[TEXTO EXTRAÍDO]:
▼

E isso, por si só, deixa em mim tanto de expectativa quanto de desassossego... afinal, que especiarias e sabores me ficarão destes trilhos pela incrível Índia?!
Provaremo-los, por aqui, nos próximos 20 dias... entre Jaipur, Pushkar, Jodhpur, Udaipur, Agra, Varanasi e Deli.
Boas viagens...


quinta-feira, 31 de outubro de 2013

Rumo a Cazã...


Cerca de 14h separam Moscovo de Cazã, numa distância de 820 km. Mais uma noite passada sobre carris... E mais uma vez em classe obshchiy, ou seja, sentadoooooooos.
Desta vez, o cansaço abona a nosso favor e a dormida será, portanto, ponto acente.
Ligo o iPod e capto a travessia nocturna pelos vilarejos ao som de Sigur Rós. Recordo as horas de investigação na preparação possível para esta viagem. Recordo, ainda, as muitas viagens que trilhámos pela noite dentro, em que a pequenez daquela sala de tratamento se estendia ao tamanho do mundo. Valham-nos esses trilhos infindáveis que nos levam onde a imaginação nos permite chegar. E a loucura do ir, quando o mundo teima em nos convencer a ficar...
"Thanks... A lot..."





quarta-feira, 30 de outubro de 2013

De regresso a Moscovo [parte II]...


Por fim, encontro dois russos na entrada de um edifício e abordo-os na esperança que me revelem, pelo menos, a rua em que se encontra o consulado.

▲

[ENUNCIADO DA TAREFA]:
Responda com base no texto extraído:
1. Durante quantos dias se prevê percorrer a Índia?
2. Que distância separa Moscovo de Cazã?
3. Ao som de que banda é captada a travessia nocturna?
A listagem é material à parte, sem ligação ao texto extraído.

[LISTAGEM DE DADOS]:
▼

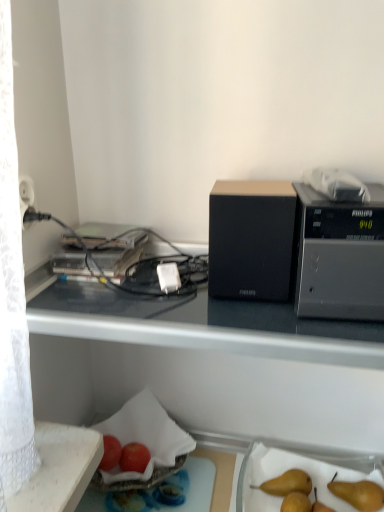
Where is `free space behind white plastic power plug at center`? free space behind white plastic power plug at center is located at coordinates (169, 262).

▲

[RESPOSTA]:
1. 20 dias.
2. 820 km.
3. Sigur Rós.